Rewrite the data below as a Markdown table with the columns Number and Content, giving each non-blank line its own row. Leave the pictures out of the answer.
** BEGIN DATA LISTING **
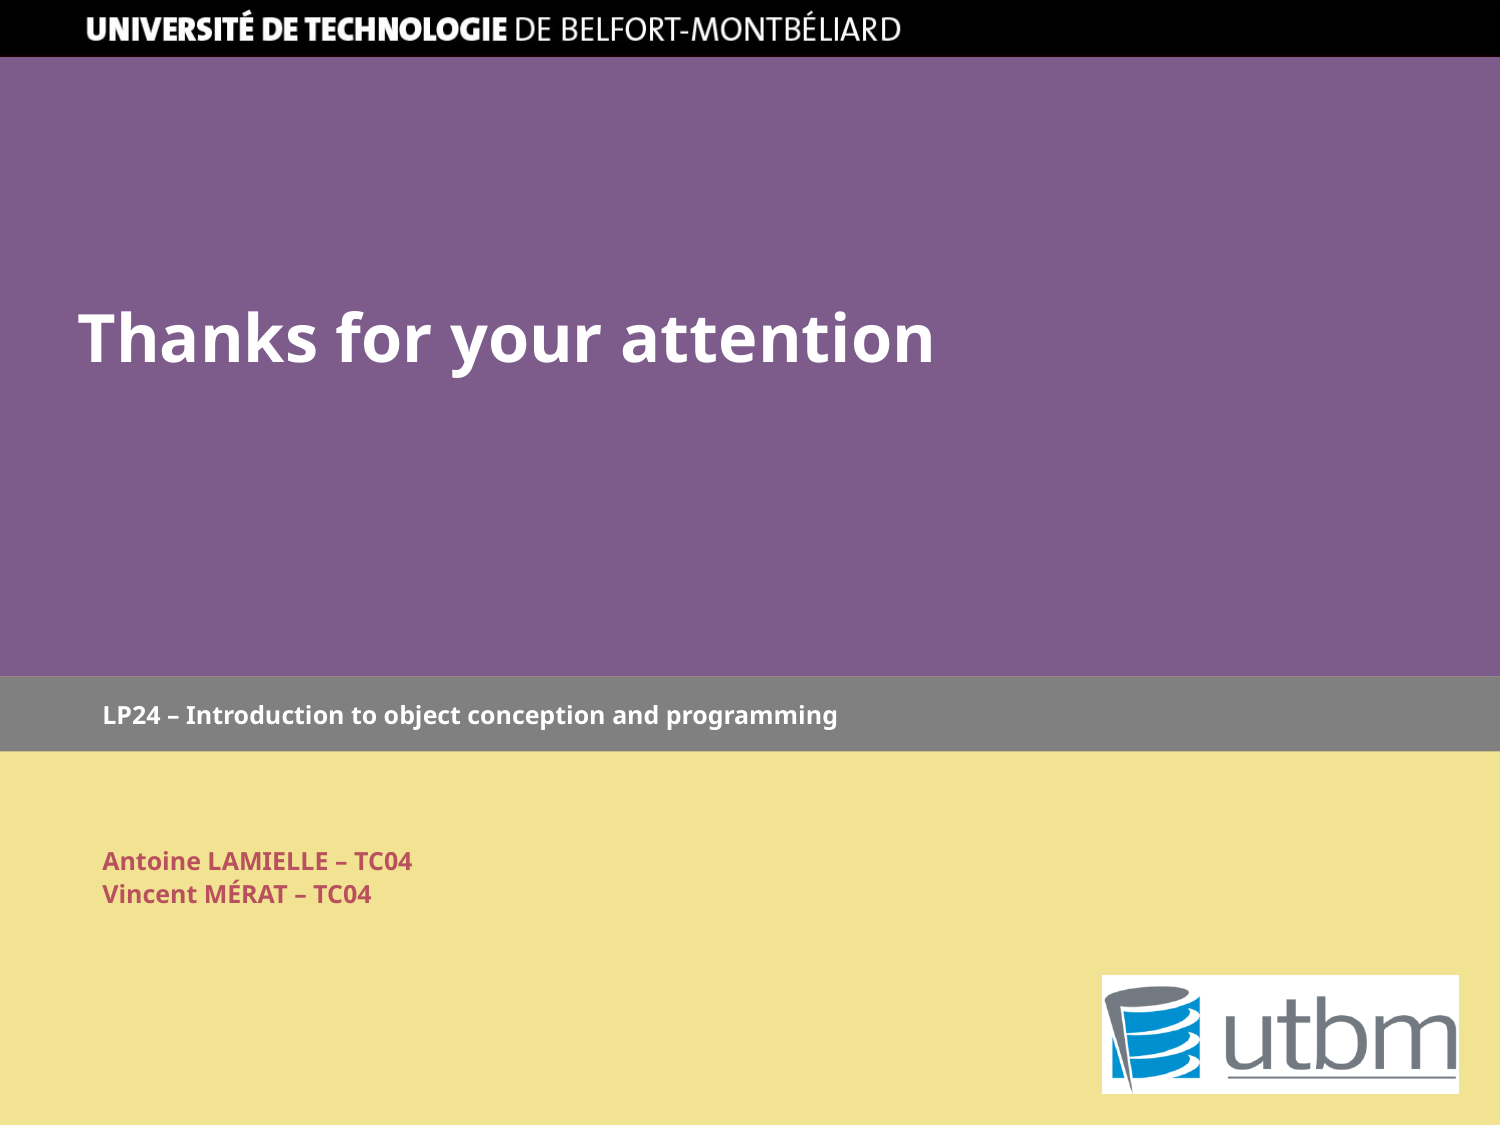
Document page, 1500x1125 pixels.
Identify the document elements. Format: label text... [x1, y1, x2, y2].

text_box Antoine LAMIELLE – TC04 Vincent MÉRAT – TC04 [87, 845, 1138, 916]
text_box [0, 57, 1500, 1125]
title Thanks for your attention [62, 297, 1363, 501]
text_box LP24 – Introduction to object conception and programming [87, 692, 1275, 738]
picture [0, 0, 1500, 57]
picture [1102, 975, 1459, 1094]
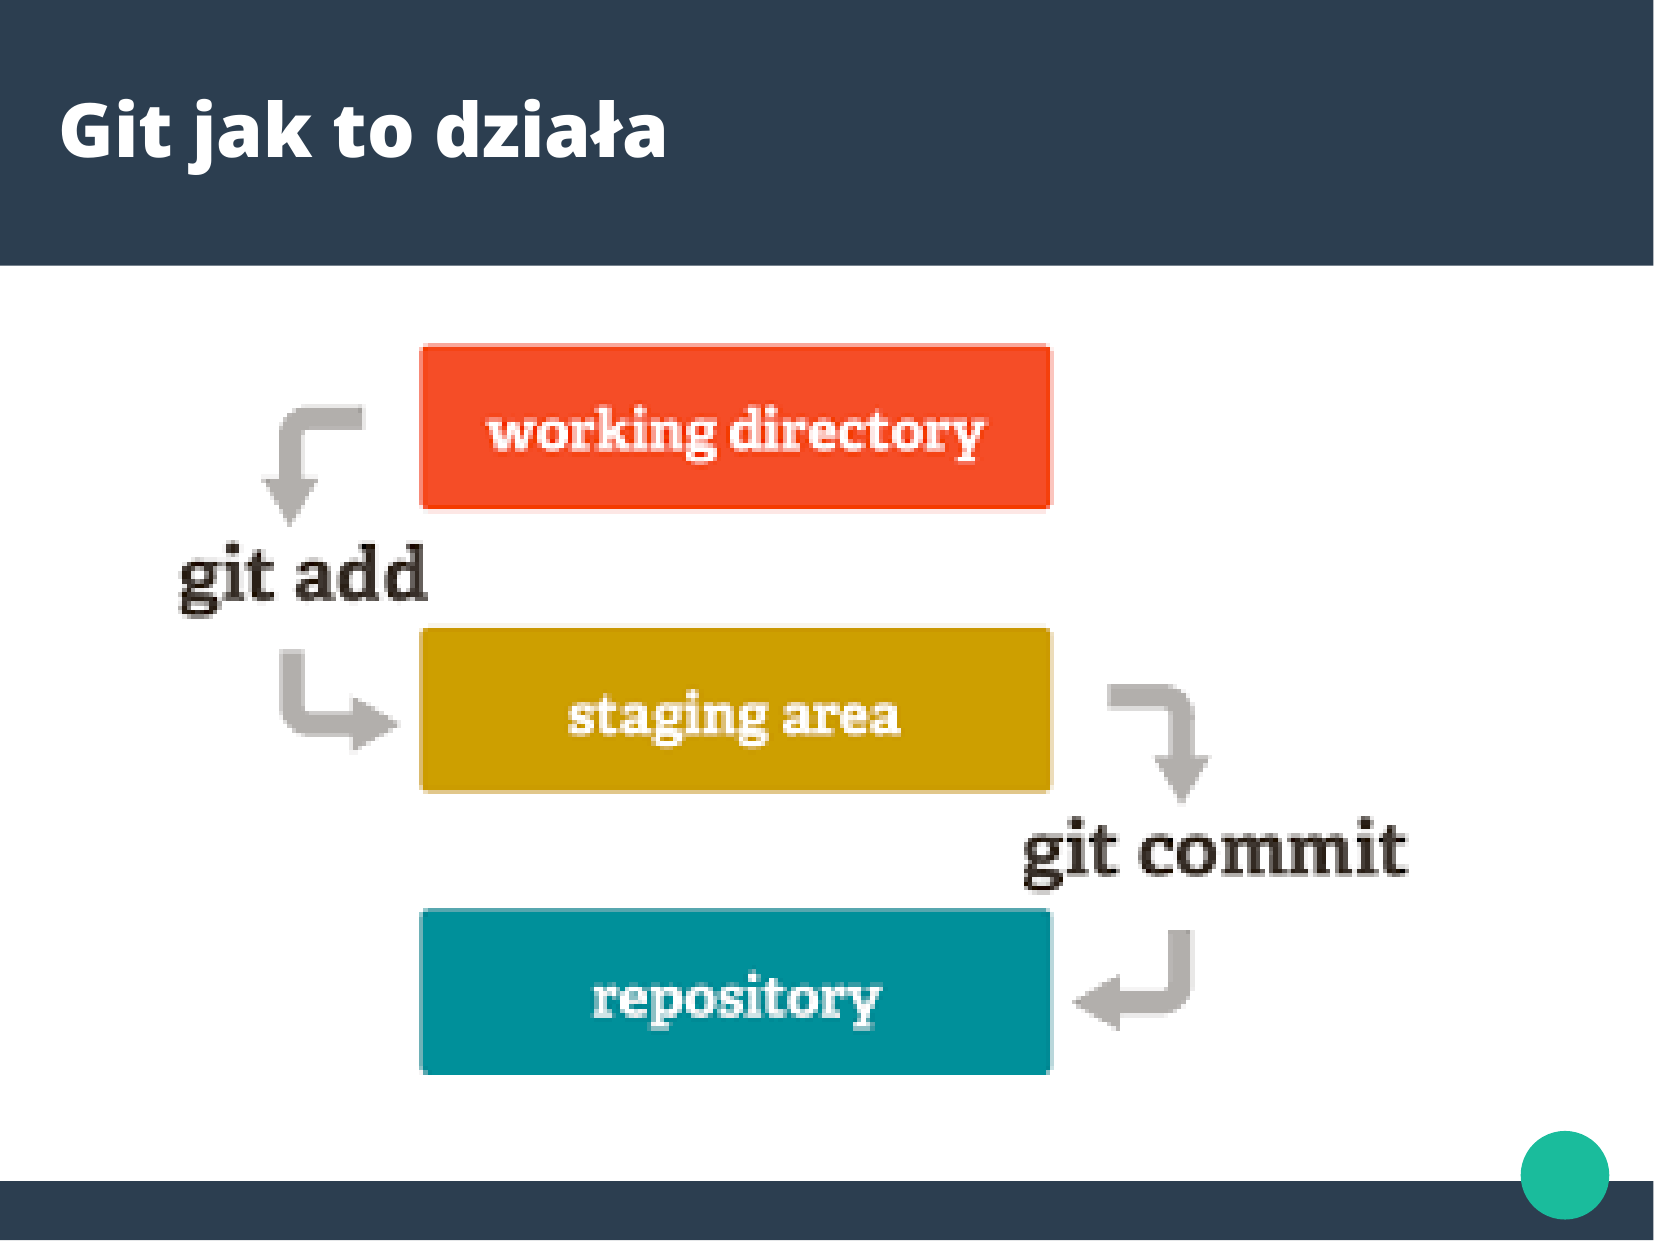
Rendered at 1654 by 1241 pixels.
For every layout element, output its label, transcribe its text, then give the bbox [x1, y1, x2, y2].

title Git jak to działa [59, 24, 1595, 232]
picture [139, 330, 1436, 1075]
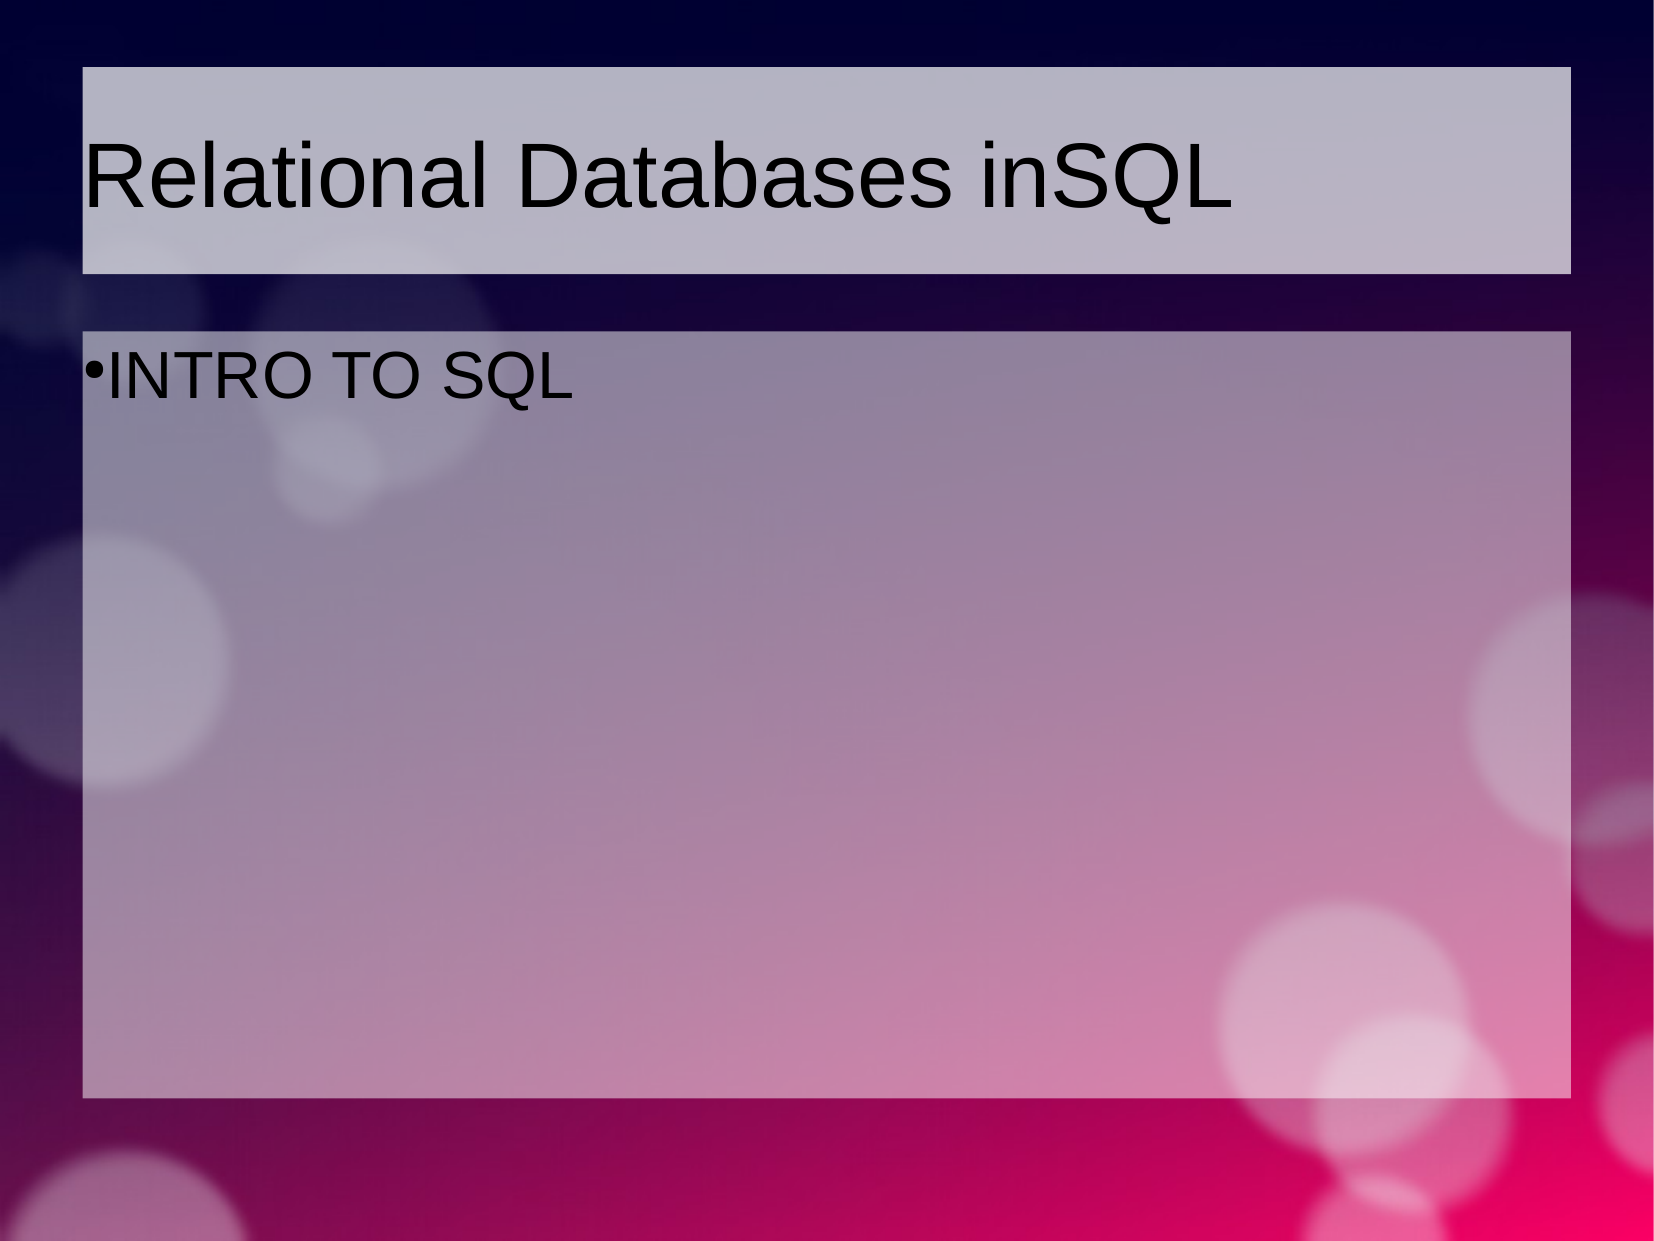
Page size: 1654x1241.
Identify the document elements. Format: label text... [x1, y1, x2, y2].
** END DATA LISTING **
__WORKED SOLUTION__
| Number | Content |
|---|---|
| 1 | Document page, 1500x1125 pixels. |
| 2 | Identify the document elements. Format: label text... [x1, y1, x2, y2]. |
| 3 | text_box Antoine LAMIELLE – TC04 Vincent MÉRAT – TC04 [87, 845, 1138, 916] |
| 4 | text_box [0, 57, 1500, 1125] |
| 5 | title Thanks for your attention [62, 297, 1363, 501] |
| 6 | text_box LP24 – Introduction to object conception and programming [87, 692, 1275, 738] |
| 7 | picture [0, 0, 1500, 57] |
| 8 | picture [1102, 975, 1459, 1094] |
| 9 | Rendered at 1654 by 1241 pixels. |
| 10 | For every layout element, output its label, transcribe its text, then give the bbox [x1, y1, x2, y2]. |
| 11 | title Git jak to działa [59, 24, 1595, 232] |
| 12 | picture [139, 330, 1436, 1075] |
| 13 | Page size: 1654x1241. |
| 14 | Identify the document elements. Format: label text... [x1, y1, x2, y2]. |